WEALTH MANAGER-Despite the hype, MLPs still have risks

* MLPs offer relatively high yields and cash distributions

* New products give investors easier access to MLPs

* But advisers warn of dangers of overheating in sector

NEW YORK, Aug 31 (Reuters) - Investors in search of a decent yield are piling into master limited partnerships (MLPs), creating a concern among some advisers that there may be a bubble forming in this once quiet segment of the market.

A range of new exchange-traded products and mutual funds has made it easier than ever for retail investors to access MLPs.

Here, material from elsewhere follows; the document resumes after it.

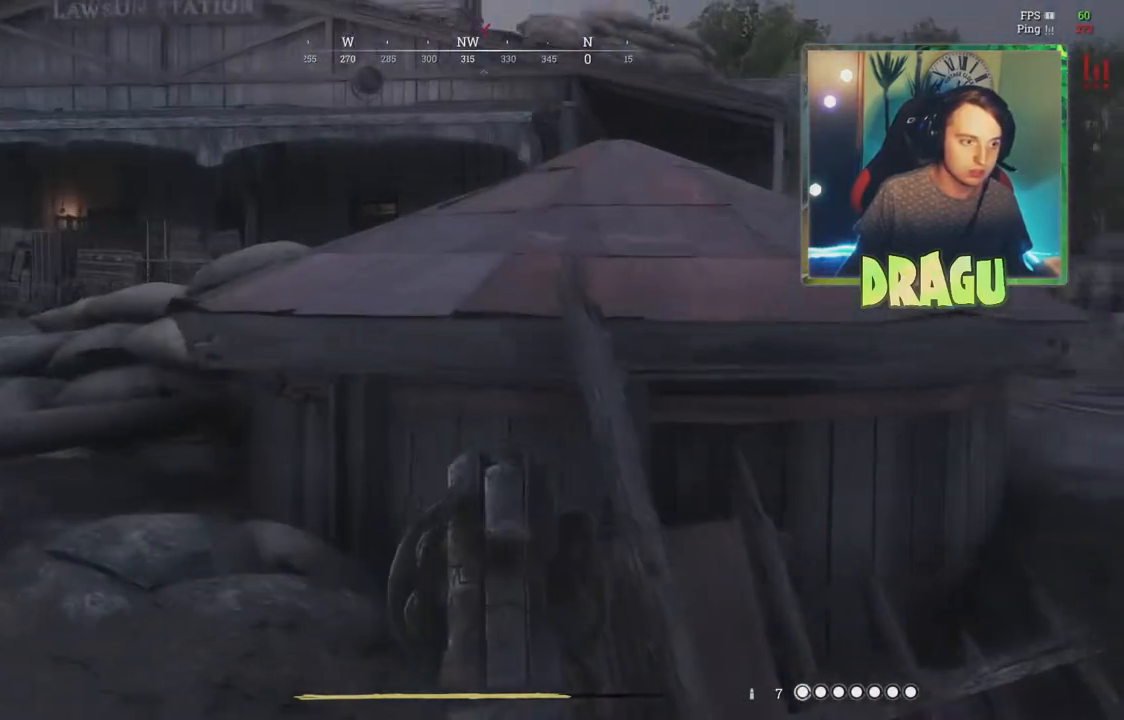
{"keys": ["a"], "mouse": ["right"], "events": [[50, "w", "up"]]}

“The floodgates have opened,” said Bill Parsons, a financial adviser at Scottsboro, Alabama-based Mainsail Asset Management. “But ultimately it’s a small-capacity asset class and it’s limited as to how much money can pile in.”

The market capitalization of MLPs is currently around $193 billion, up from just $71 billion in 2005, according to Wells Fargo & Co WFC.N.

The attraction is easy to see. These publicly traded partnerships, which are mostly invested in the energy sector, provide investors with relatively high and predictable cash distributions. The majority of the distributions are tax-deferred until the investor sells the shares.

The average yield on MLPs is currently around 5 to 7 percent, versus 2.5 percent for 10-year Treasuries. MLP yields are projected to grow by 5 percent per year, according to Morningstar Inc MORN.O.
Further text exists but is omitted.